• _To-do item_:
Images stay out. Everything else in the records is repeated exactly.
+ + +
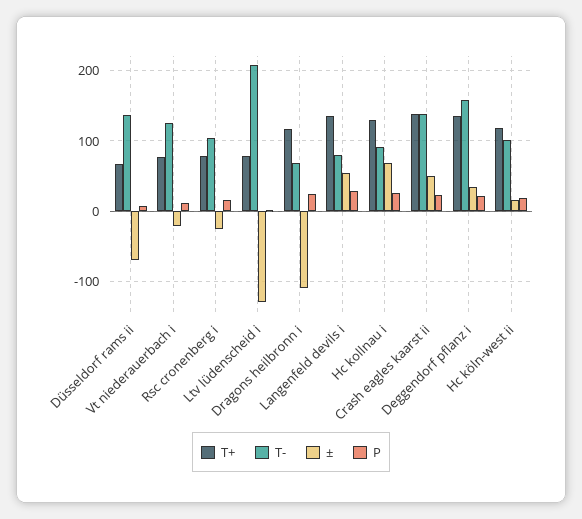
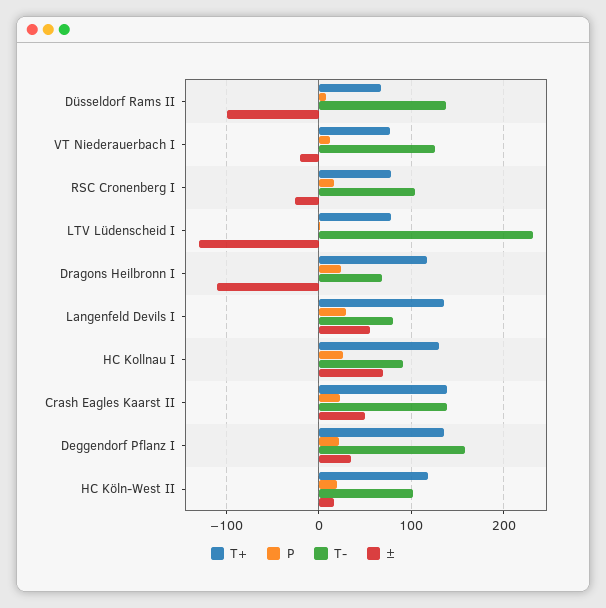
±, Düsseldorf rams ii: -70 -> -100
T-, Ltv lüdenscheid i: 210 -> 230

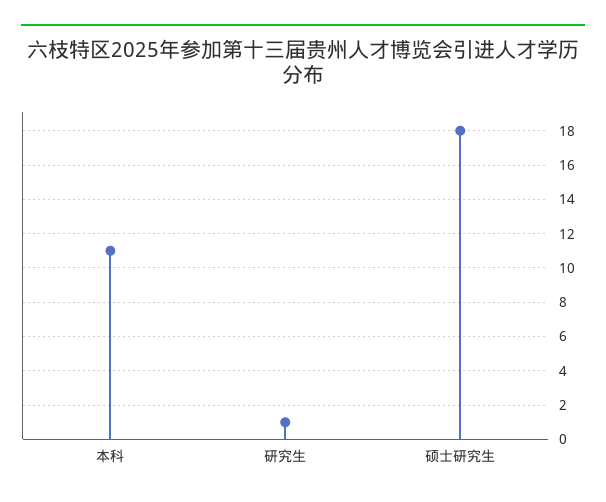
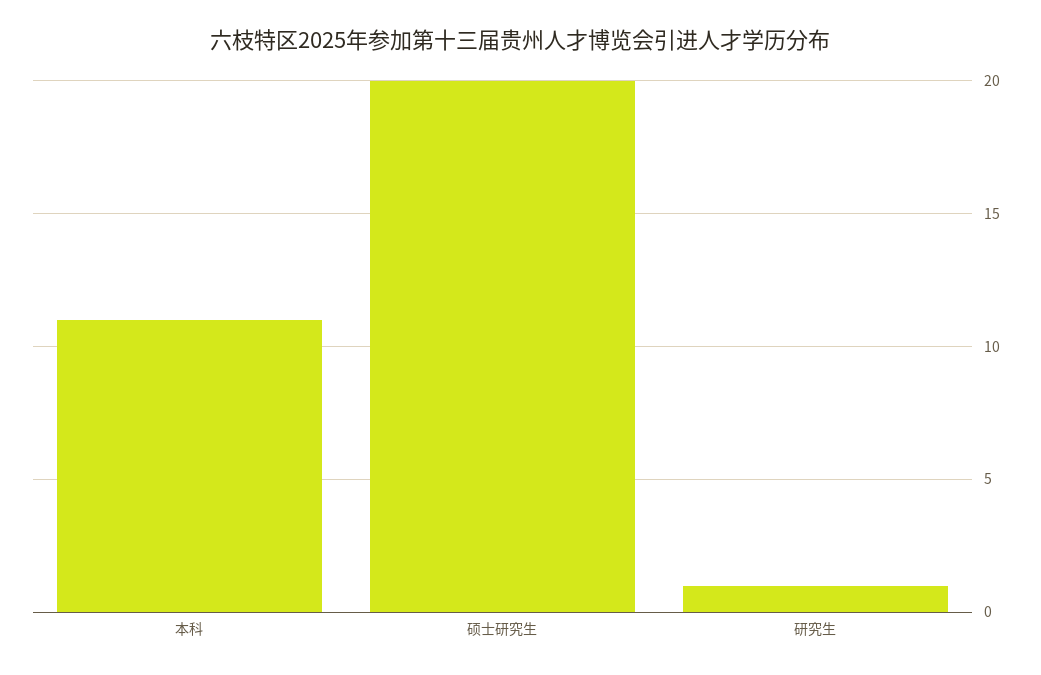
硕士研究生: 18 -> 20

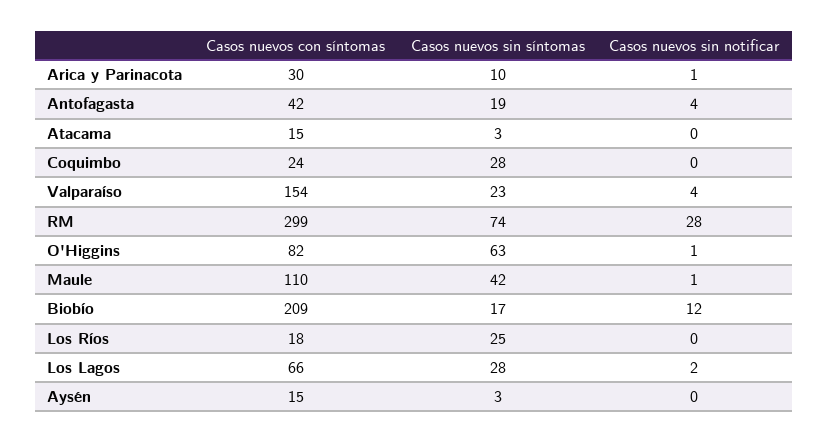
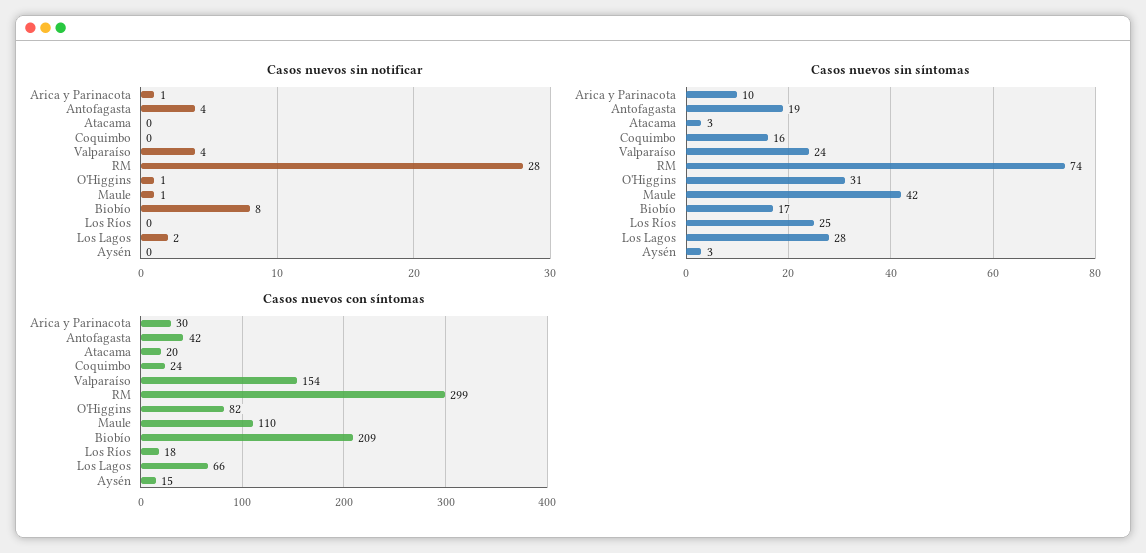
Casos nuevos con síntomas, Atacama: 15 -> 20
Casos nuevos sin síntomas, Coquimbo: 28 -> 16
Casos nuevos sin síntomas, Valparaíso: 23 -> 24
Casos nuevos sin síntomas, O'Higgins: 63 -> 31
Casos nuevos sin notificar, Biobío: 12 -> 8

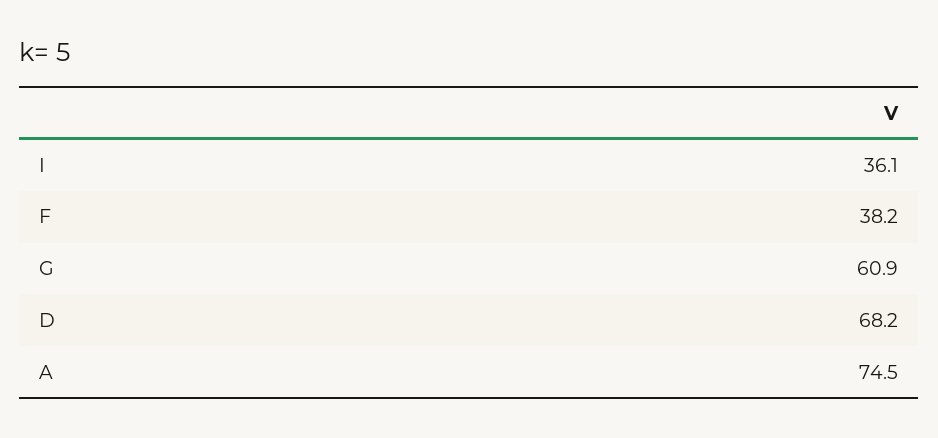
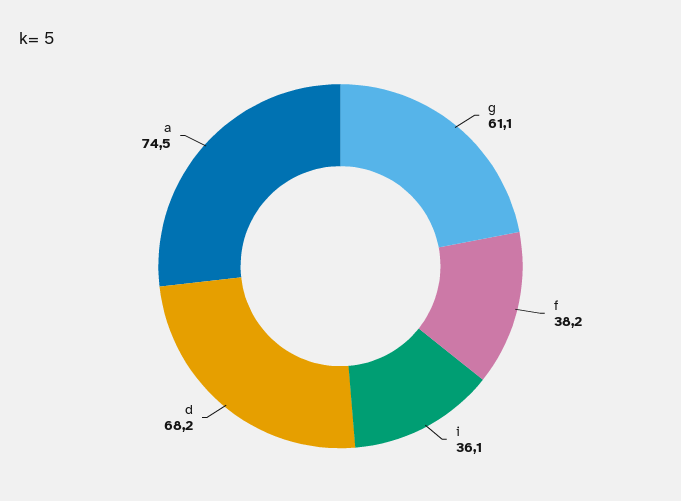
G: 60.9 -> 61.1

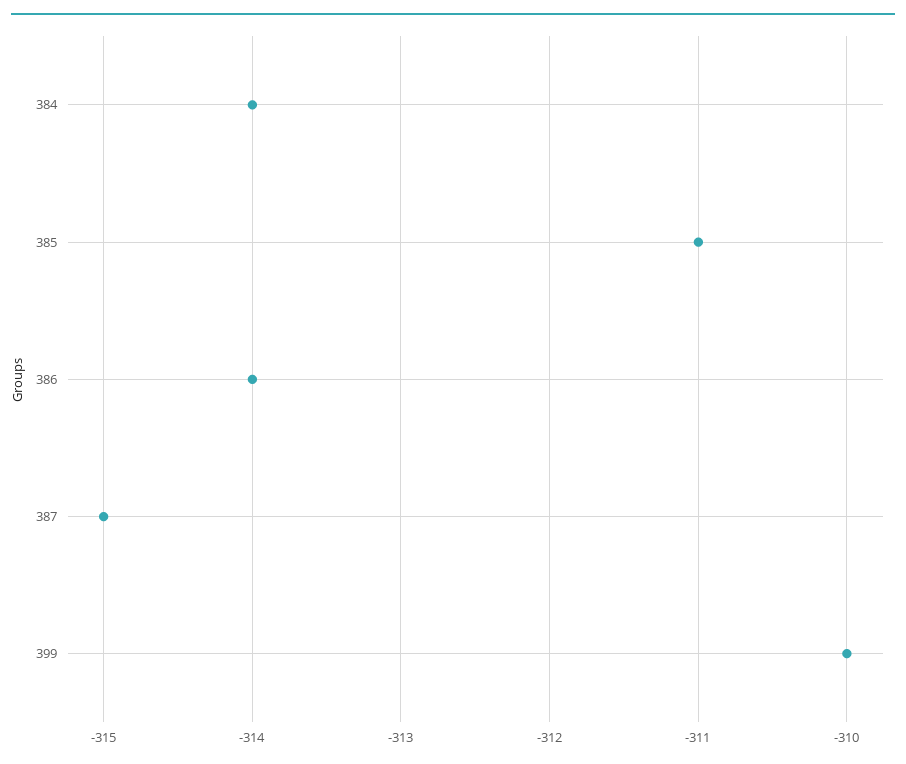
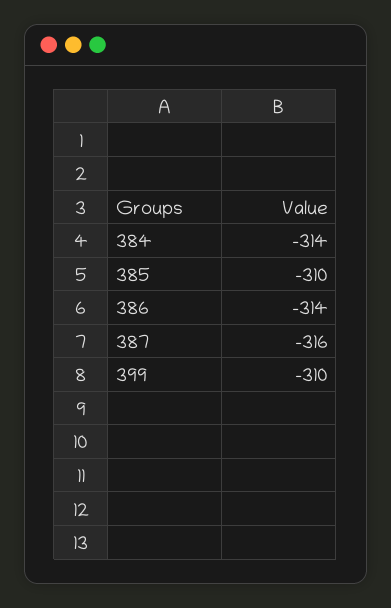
385: -311 -> -310
387: -315 -> -316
+ + +
• _Task result_:
±, Düsseldorf rams ii: -70 -> -100
T-, Ltv lüdenscheid i: 210 -> 230

硕士研究生: 18 -> 20

Casos nuevos con síntomas, Atacama: 15 -> 20
Casos nuevos sin síntomas, Coquimbo: 28 -> 16
Casos nuevos sin síntomas, Valparaíso: 23 -> 24
Casos nuevos sin síntomas, O'Higgins: 63 -> 31
Casos nuevos sin notificar, Biobío: 12 -> 8

G: 60.9 -> 61.1

385: -311 -> -310
387: -315 -> -316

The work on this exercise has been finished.